In den nächsten zwei Jahren soll der AGZ weiter ausgebaut werden. 50 teilnehmende Betriebe lautet die Zielsetzung. Um die Aufbauphase konstruktiv zu gestalten, ist die Einstellung eines AGZ-Managers und das Betreiben von intensivem Marketing vorgesehen. Hierfür wird ein Budget von rund 120.000 Euro von Nöten sein. Um die teilnehmenden Betriebe keinem finanziellen Risiko auszusetzen, wurde das Projekt über Leader eingereicht. In diesem Fall entstehen den beteiligten Unternehmen für den AGZ-Managerposten in den ersten beiden Jahren keine Kosten. Auch ein Marketingbudget wird zur Verfügung gestellt.

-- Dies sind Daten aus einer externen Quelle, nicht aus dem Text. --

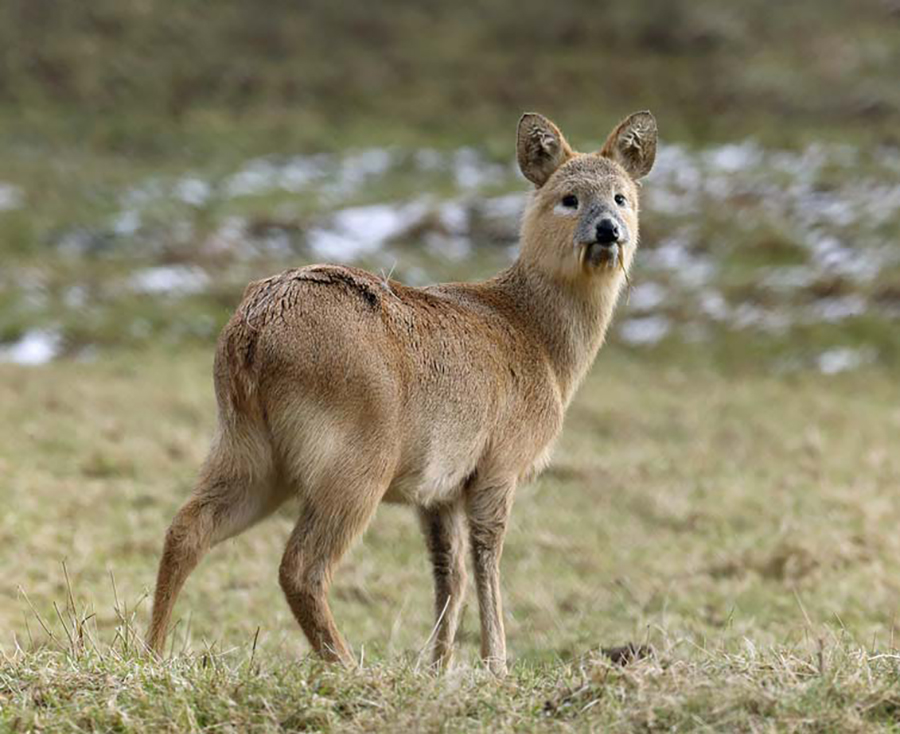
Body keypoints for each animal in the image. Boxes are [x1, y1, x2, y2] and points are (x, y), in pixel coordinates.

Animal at [146, 106, 652, 676]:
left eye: (621, 196)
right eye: (569, 198)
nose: (609, 230)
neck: (538, 340)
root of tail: (250, 334)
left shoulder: (437, 488)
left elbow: (448, 571)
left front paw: (438, 667)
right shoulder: (499, 463)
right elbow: (486, 558)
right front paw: (495, 664)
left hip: (245, 447)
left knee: (186, 529)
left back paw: (152, 653)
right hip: (354, 456)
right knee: (300, 565)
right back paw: (346, 665)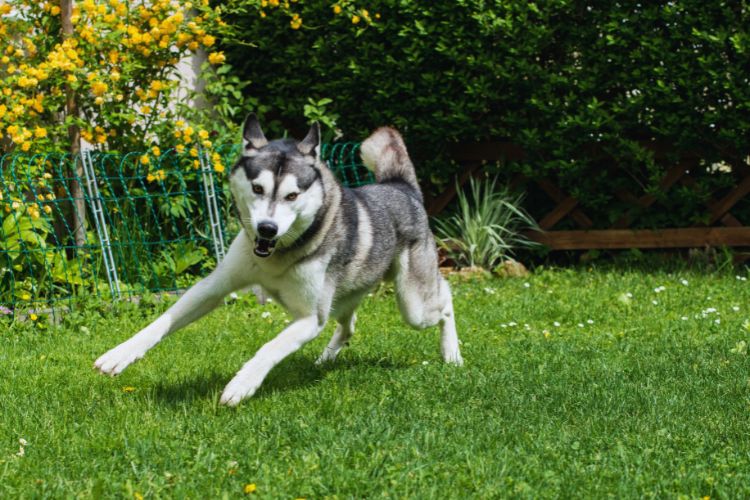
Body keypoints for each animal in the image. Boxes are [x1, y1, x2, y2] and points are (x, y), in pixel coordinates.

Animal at [95, 115, 464, 404]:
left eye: (292, 195)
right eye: (257, 189)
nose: (267, 229)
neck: (277, 255)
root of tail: (402, 186)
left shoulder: (309, 319)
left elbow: (269, 348)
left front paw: (242, 384)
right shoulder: (214, 286)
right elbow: (164, 320)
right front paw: (119, 354)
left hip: (413, 304)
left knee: (445, 300)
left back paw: (452, 353)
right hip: (344, 297)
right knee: (349, 325)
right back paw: (326, 359)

Der Abwanderung entgegenwirken

Ab Mai wird Gernot Jagl der neue Geschäftsführer des RML sein. Auch er befürwortet den Arbeitgeberzusammenschluss und sieht darin eine Chance, der Abwanderung entgegen zu wirken: „Wenn der AGZ Mode macht, kann ich mir gut vorstellen, dass dieses Modell auch überregional gut funktioniert. Warum soll beispielsweise ein Webdesigner nicht hier und gleichzeitig in Graz arbeiten? Gerade für junge Menschen wäre das eine gute Motivation, nicht abzuwandern. Sie könnten in der Region wohnhaft bleiben und gleichzeitig auch das städtische Leben genießen", spricht Gernot Jagl über eine mögliche Entwicklung des AGZ.